UK: The Office of Rail & Road has published its business plan for 2022-23, setting out how the regulator plans to hold Network Rail to account. Supporting the government’s rail reform agenda will be a major area of work, with ORR expected to take on a wider set of responsibilities as the Williams-Shapps Plan for Rail is implemented.
The 2023 periodic review to determine the regulatory framework and funding for the railway will cover the first five years of Great British Railways.
ORR said a safety priority for the coming year would be to ensure effective change management during the reforms. It also wants to see a ‘fast return’ to pre-pandemic levels of safety training, assessment and frontline assurance. Organisations will be tested on these areas as part of routine inspections in 2022-23.
ORR will promote ‘health and safety by design’ during the development of projects such as High Speed 2, the Transpennine Route Upgrade and smaller schemes, and will encourage the use of the Better Value Rail toolkit. New types of technology, including the increasing use of safety-critical software in new trains, will be the subject of inspection.
Work on the competence of control room staff to manage operational incidents will continue, focusing on cases where passengers have been held for extended periods on trains stranded between stations.
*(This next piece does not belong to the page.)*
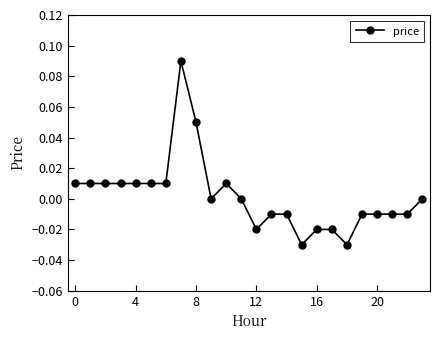

True or false: there are more than 0 points higher than both neighbors.

True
As passengers continue to return following the pandemic, ORR will oversee operators’ compliance with their obligations on accessibility, passenger information and complaints handling.
ORR expects to take on sponsorship of the Rail Ombudsman in early 2023, and aims to provide greater confidence in the Ombudsman’s independence as an arbiter between customers and companies.
ORR will help to implement new Channel Tunnel bi-national regulation, and secure the effective transfer of the Channel Tunnel Safety Authority to ORR.
‘We will continue to work closely with government on rail reform while ensuring we are not distracted from our crucial frontline activities, such as health and safety inspection and enforcement, holding the rail industry to account on its commitments and providing services to the industry in areas such as access decisions and authorisation of new infrastructure and trains’, said ORR Chief Executive John Larkinson on May 6.